Chodziło mi tylko o to, że kiedy wiek i zdrowie nie pozwolą już na brnięcie w błocku po bieszczadzkich ścieżkach, zatęsknimy do dawnych, nie zawsze przyjemnych przeżyć.

Derty
19-09-2007, 08:49
Hej:)


J[...] kiedy wiek i zdrowie nie pozwolą już na brnięcie w błocku po bieszczadzkich ścieżkach[...]
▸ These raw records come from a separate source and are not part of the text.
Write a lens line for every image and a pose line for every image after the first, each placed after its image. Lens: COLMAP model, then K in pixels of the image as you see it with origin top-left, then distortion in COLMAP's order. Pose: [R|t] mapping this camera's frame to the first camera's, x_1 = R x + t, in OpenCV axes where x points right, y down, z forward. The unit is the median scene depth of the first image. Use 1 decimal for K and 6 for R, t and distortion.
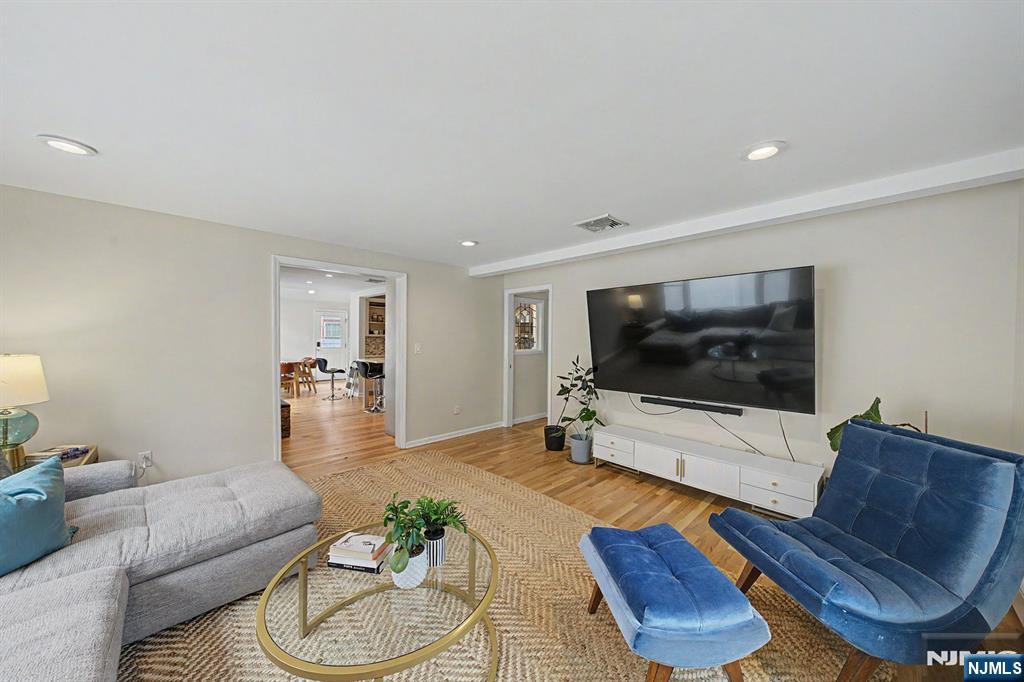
lens RADIAL K [[351.2, 0, 509.5], [0, 351.2, 340.0], [0, 0, 1]] dist [0.000413, 0.000074]
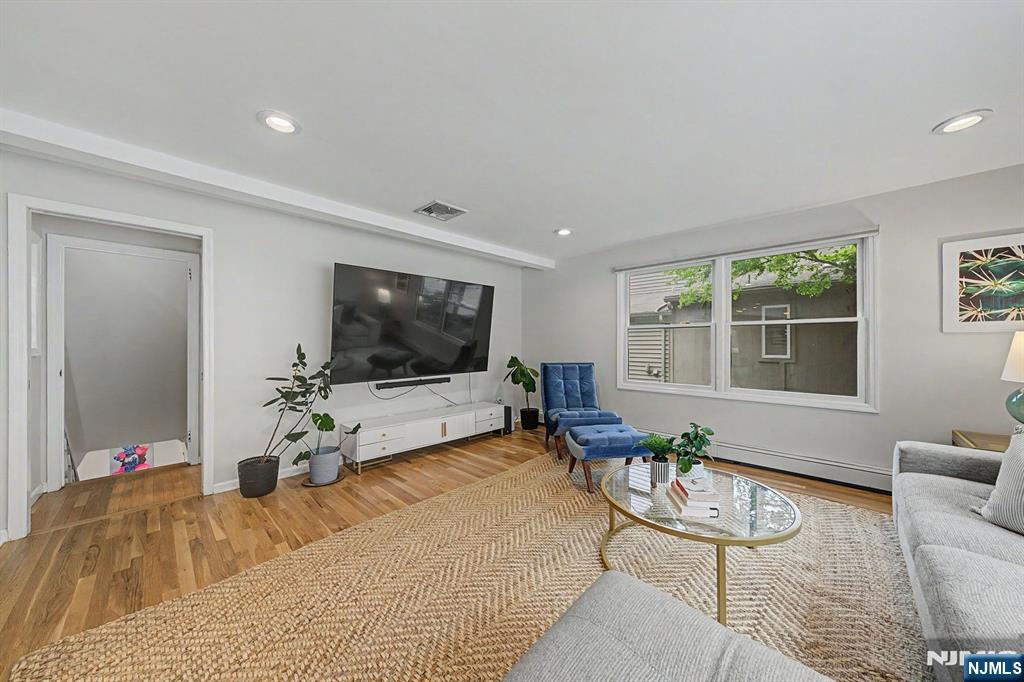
lens RADIAL K [[351.2, 0, 509.1], [0, 351.2, 340.8], [0, 0, 1]] dist [0.000413, 0.000074]
pose [[-0.023933, -0.002587, 0.999710, -0.681533], [0.013773, 0.999901, 0.002917, 0.046496], [-0.999619, 0.013838, -0.023895, 0.721510]]
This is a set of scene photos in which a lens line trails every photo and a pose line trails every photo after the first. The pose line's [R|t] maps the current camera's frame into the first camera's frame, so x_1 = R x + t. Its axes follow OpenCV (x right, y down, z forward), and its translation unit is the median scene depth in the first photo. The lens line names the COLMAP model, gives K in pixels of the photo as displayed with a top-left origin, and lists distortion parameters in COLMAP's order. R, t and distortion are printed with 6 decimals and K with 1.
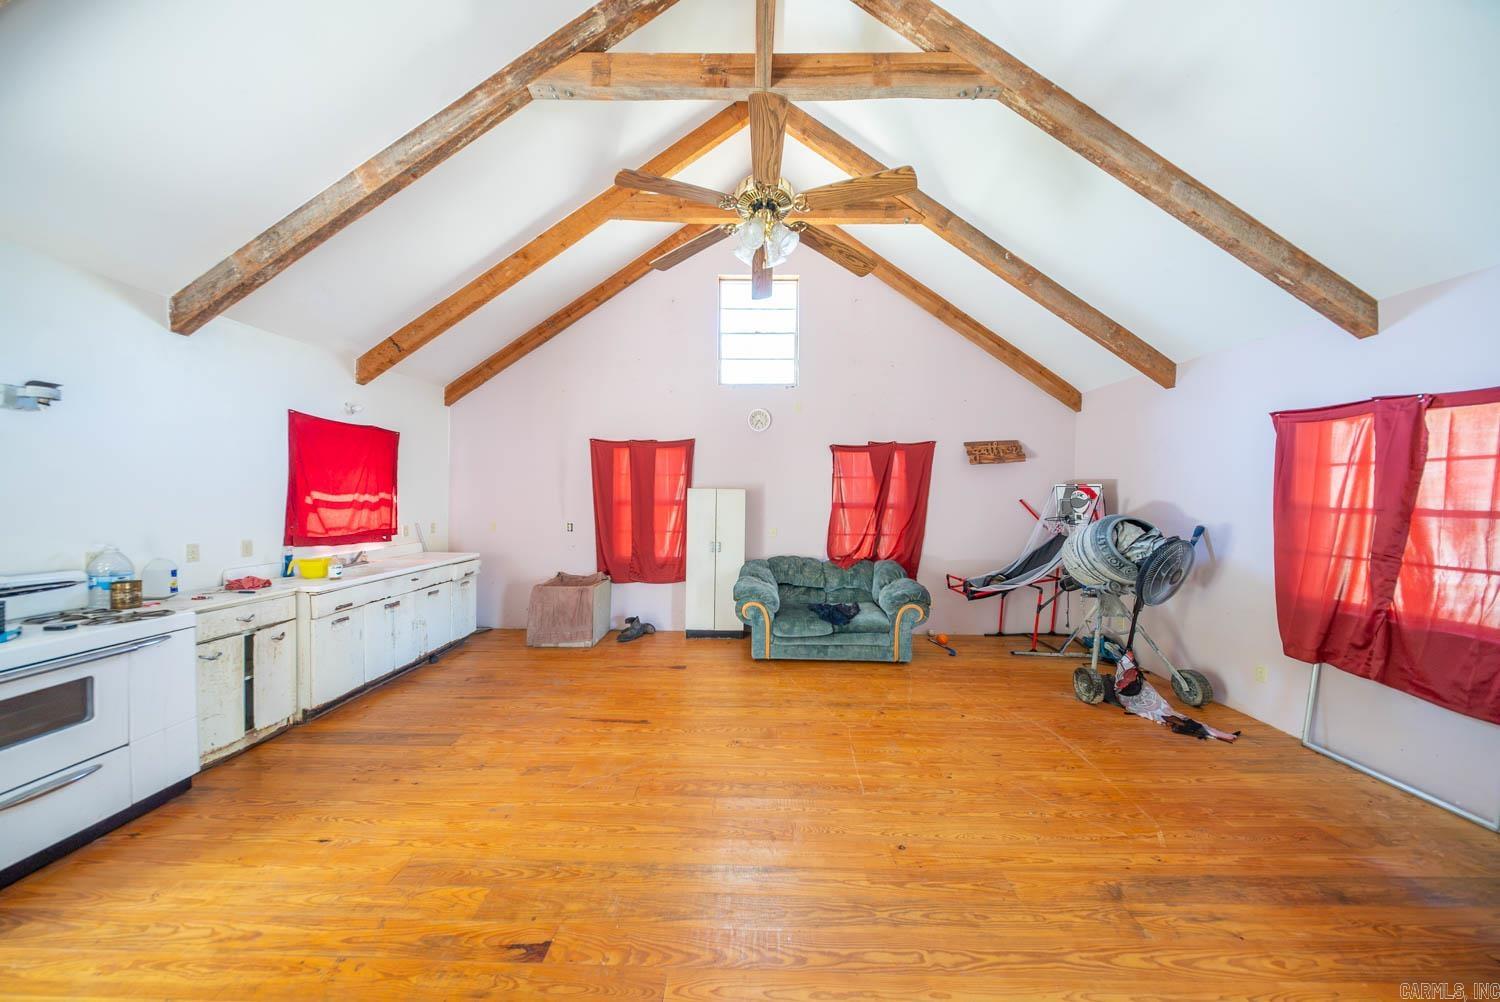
lens RADIAL K [[441.6, 0, 746.9], [0, 441.6, 502.0], [0, 0, 1]] dist [0.009293, -0.003546]
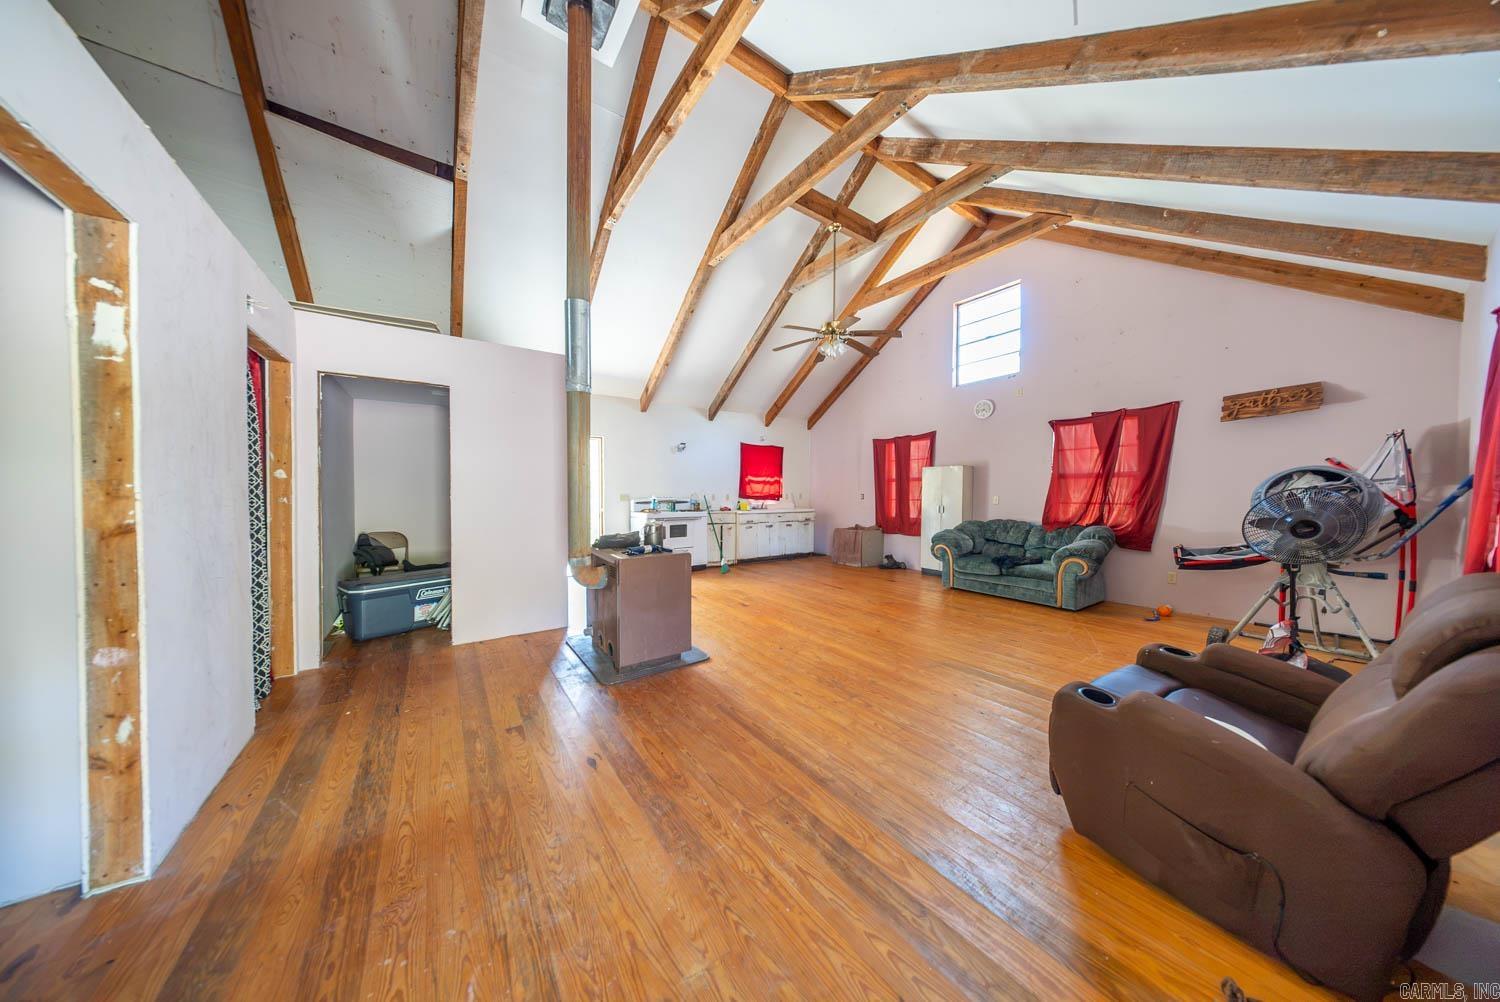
lens RADIAL K [[441.6, 0, 746.9], [0, 441.6, 502.0], [0, 0, 1]] dist [0.009293, -0.003546]
pose [[0.585084, 0.007085, -0.810942, 0.731037], [-0.007071, 0.999968, 0.003634, 0.084229], [0.810942, 0.003608, 0.585116, -0.299122]]
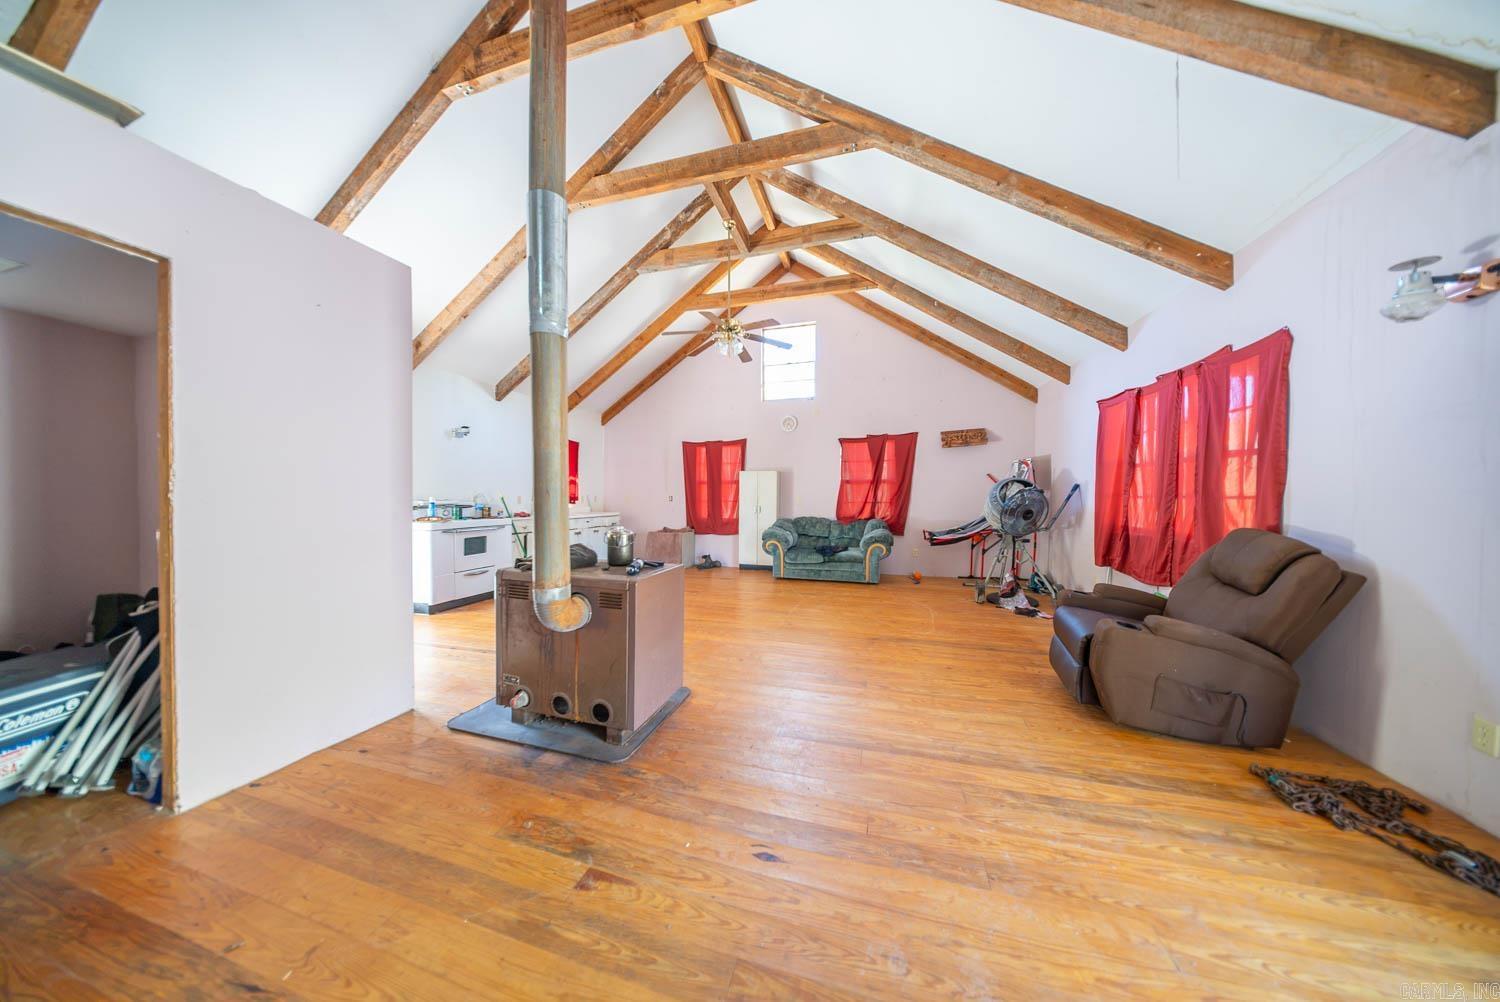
lens RADIAL K [[441.6, 0, 746.9], [0, 441.6, 502.0], [0, 0, 1]] dist [0.009293, -0.003546]
pose [[0.961574, -0.006847, -0.274460, 0.330346], [0.005072, 0.999961, -0.007174, 0.092904], [0.274498, 0.005506, 0.961572, -0.493100]]
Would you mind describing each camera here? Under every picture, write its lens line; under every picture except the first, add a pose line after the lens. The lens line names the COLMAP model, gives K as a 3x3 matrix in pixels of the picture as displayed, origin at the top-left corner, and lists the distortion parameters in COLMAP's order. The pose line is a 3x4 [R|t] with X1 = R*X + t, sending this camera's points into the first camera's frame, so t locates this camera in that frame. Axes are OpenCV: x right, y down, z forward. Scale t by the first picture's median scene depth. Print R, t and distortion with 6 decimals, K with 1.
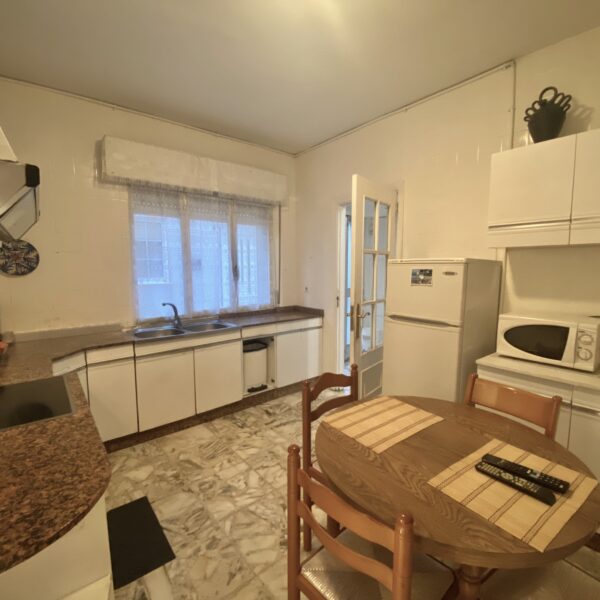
lens RADIAL K [[330.2, 0, 300.0], [0, 330.2, 300.0], [0, 0, 1]] dist [0.036639, -0.027884]
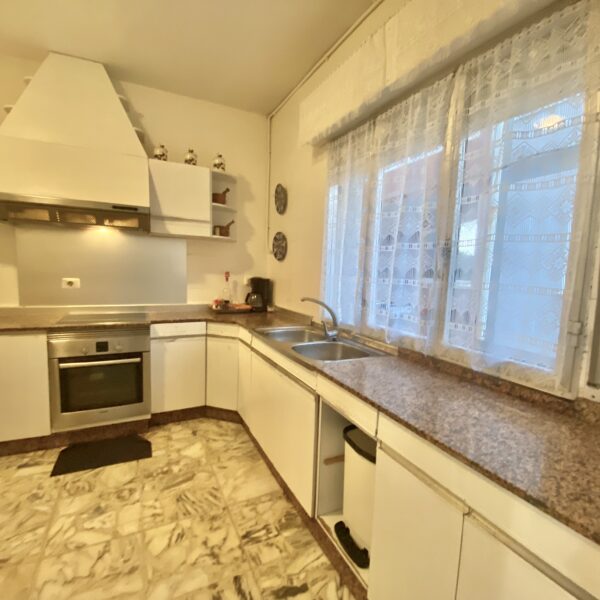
lens RADIAL K [[330.2, 0, 300.0], [0, 330.2, 300.0], [0, 0, 1]] dist [0.036639, -0.027884]
pose [[-0.235641, 0.077920, -0.968711, 0.359356], [-0.146570, 0.982530, 0.114684, -0.081604], [0.960724, 0.169009, -0.220103, 1.375796]]
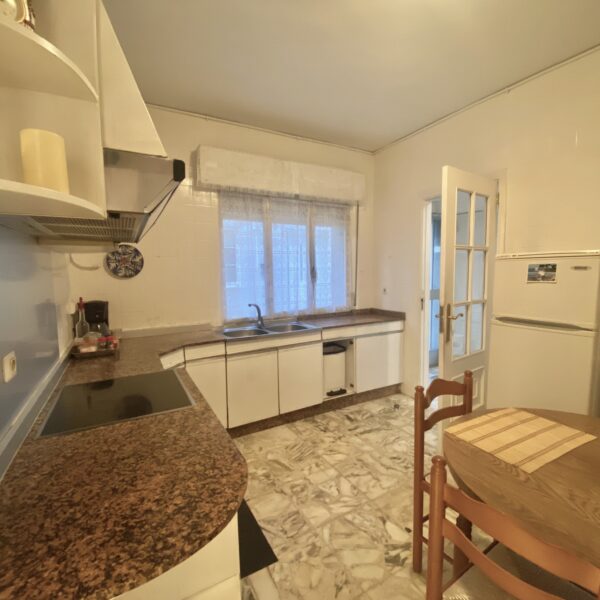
lens RADIAL K [[330.2, 0, 300.0], [0, 330.2, 300.0], [0, 0, 1]] dist [0.036639, -0.027884]
pose [[0.985178, 0.000275, -0.171534, -0.096297], [-0.002971, 0.999876, -0.015460, 0.015009], [0.171508, 0.015741, 0.985057, 0.023101]]
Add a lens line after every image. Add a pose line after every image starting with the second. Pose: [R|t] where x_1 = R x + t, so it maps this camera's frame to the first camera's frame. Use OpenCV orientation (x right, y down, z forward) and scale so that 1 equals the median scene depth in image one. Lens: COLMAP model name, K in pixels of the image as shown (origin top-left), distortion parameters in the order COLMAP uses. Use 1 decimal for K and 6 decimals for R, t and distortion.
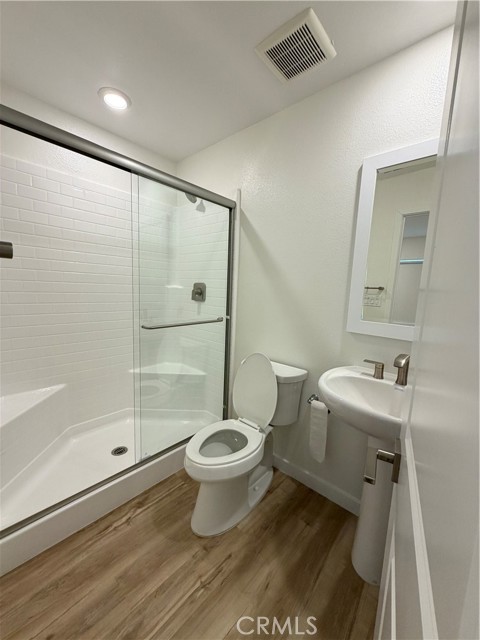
lens RADIAL K [[254.1, 0, 240.0], [0, 254.1, 320.0], [0, 0, 1]] dist [-0.000567, 0.000066]
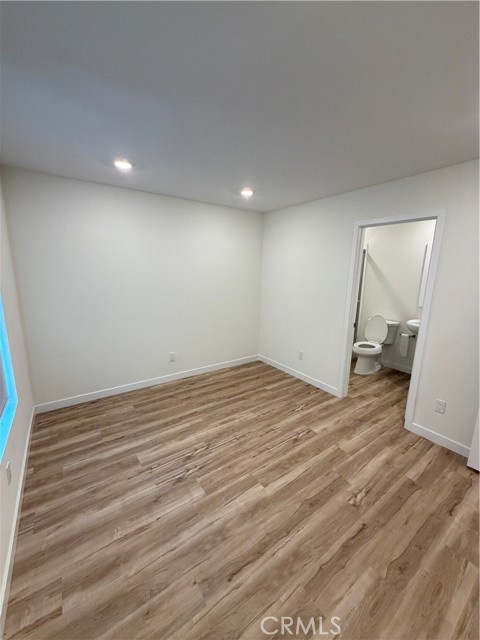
lens RADIAL K [[254.1, 0, 240.0], [0, 254.1, 320.0], [0, 0, 1]] dist [-0.000567, 0.000066]
pose [[0.976139, 0.018499, -0.216359, -0.787320], [-0.005717, 0.998209, 0.059553, 0.039259], [0.217073, -0.056895, 0.974496, -1.918443]]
Ponura wizja. Gdy jednak wspominam sobie tajemnicze spotkanie z dziadeczkiem gorczańskim wśród mgieł i o jesiennej porze, to jakoś wizja się rozwiewa:D
Barnabo, wybacz moje złości, pewnie kiedyś prowokowałem jakimiś tekstami o betonce po połoninie i zapomniałem o tym. Cenię błoto na szlaku:D
Ostatnio pojechałem na błotku kilka meterków wędrując po Świdowcu. To było wspaniałe uczucie:D Więcej, więcej!! Zastanawiam się nawet, że może szlaki nie powinny być na całej długości w postaci udeptanych dróżek, a zaposiadywać odcinki zwane BOS-ami (Błotniste Odcinki Specjalne), gdzie np LKT rozrabiałyby błotko, miesiły na maź błogą, a plecakersi mogliby to pokonywać napawając się chłodną wilgocią w butach i gaciach:D W B.N. napotkałem kiedyś miejsce, gdzie błotko pokryte było warstwą butwiejących liści. Całość oklejała buciory gigantycznymi bułami o masie kilku kg każda. Wędrówka stawała się przyjemniejsza... Strasznie jestem ciekaw, czy to miejsce nadal jest takie błotniście cudowne?